The criteria vary by insurer. United Health Care, for instance, covers testing if there is a known mutation in a family member or a first- or second-degree relative has developed breast or ovarian cancer. The test is expensive, about $3,000, and a negative test result for known genetic mutations does not necessarily mean a woman’s overall breast cancer risk is negligible, experts say.
“A lot of people with a strong family history of breast cancer discover they have no genetic mutation, at least not one we know about,” said Dr. Marisa Weiss, an oncologist and founder of Breastcancer.org. “While they may be relieved they don’t have BRCA 1 or 2, obviously something is going on if a family is significantly affected.”
The test results can be ambiguous, finding what is called a “variance of uncertain significance” or changes in the genetic code that are not well understood, said Dr. Susan M. Domchek, director of the Basser Research Center for BRCA at the University of Pennsylvania. Minority patients have a higher rate of such results, she said. The finding usually results in more frequent monitoring for cancer.
For all women, other options for reducing breast cancer risk include breast-feeding and avoiding both oral contraceptives and hormone therapy, Dr. Weiss said. Treatment with tamoxifen also appears to reduce the risk for BRCA mutation carriers.
None of these steps, however, will reduce the risk as significantly as prophylactic mastectomy and surgery to remove the ovaries, Dr. Weiss said.
Ms. Jolie has said indicated that she may undergo surgery to remove her ovaries. Ovarian cancer is so hard to detect that it often is found only at an advanced stage. But removal of the ovaries leads to immediate menopause and may adversely affect quality of life in drastic ways.

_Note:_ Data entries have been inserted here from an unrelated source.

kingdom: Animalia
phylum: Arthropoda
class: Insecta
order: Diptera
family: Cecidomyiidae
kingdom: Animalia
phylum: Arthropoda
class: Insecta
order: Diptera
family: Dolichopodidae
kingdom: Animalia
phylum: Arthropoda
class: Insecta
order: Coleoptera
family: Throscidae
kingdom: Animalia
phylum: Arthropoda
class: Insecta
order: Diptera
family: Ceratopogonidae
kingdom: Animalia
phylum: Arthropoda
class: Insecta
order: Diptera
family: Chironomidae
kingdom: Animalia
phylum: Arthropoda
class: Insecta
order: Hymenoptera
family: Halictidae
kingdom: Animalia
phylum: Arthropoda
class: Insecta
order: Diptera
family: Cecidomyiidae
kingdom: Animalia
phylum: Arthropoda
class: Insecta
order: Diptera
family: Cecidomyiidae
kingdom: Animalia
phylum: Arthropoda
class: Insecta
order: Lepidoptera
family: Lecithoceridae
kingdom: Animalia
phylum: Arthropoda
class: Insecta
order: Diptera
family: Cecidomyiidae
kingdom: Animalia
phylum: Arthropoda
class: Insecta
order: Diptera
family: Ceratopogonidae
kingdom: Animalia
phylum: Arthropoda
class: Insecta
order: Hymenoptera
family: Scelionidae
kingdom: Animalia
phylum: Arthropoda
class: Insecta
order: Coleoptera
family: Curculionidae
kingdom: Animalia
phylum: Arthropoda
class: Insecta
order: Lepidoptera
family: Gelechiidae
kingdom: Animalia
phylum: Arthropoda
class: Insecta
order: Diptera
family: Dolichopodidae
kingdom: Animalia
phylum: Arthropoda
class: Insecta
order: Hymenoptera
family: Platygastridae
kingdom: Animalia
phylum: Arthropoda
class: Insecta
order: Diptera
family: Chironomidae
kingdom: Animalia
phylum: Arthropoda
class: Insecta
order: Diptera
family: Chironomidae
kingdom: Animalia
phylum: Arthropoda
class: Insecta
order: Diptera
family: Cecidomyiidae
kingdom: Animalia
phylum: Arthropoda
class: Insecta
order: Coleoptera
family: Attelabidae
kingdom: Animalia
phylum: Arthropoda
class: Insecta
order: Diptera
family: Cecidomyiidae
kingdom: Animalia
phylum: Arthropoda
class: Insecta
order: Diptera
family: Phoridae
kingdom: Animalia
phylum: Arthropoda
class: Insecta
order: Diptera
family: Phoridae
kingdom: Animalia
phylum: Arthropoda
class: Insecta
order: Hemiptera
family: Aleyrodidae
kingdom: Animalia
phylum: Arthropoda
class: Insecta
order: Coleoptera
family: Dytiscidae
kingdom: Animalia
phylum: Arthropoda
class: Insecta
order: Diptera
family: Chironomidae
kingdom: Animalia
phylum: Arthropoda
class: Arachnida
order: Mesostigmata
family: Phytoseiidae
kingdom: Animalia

The multiplicity of treatment options and the persistent uncertainties about which is appropriate to an individual patient mean that decisions about preventive mastectomy have not grown easier, only harder. Many physicians are concerned that women, especially those traumatized by loss of a family member to cancer, may make hasty choices.
“We have had a rush of phone calls coming in with this idea, ‘Should I be getting my mastectomy?’ ” Dr. Domchek said. “But every surgical procedure comes with potential complications, and we need to attempt to balance the risk and benefit.”
This post has been revised to reflect the following correction:
Correction: May 22, 2013
A capsule summary on Tuesday for an article about options in breast reconstruction surgery left the incorrect impression that the complex and often painful procedures described in the article referred to mastectomy. As the article explained, it is the elective reconstruction of the breast or breasts that is often a protracted process involving the risk of complications and variable results.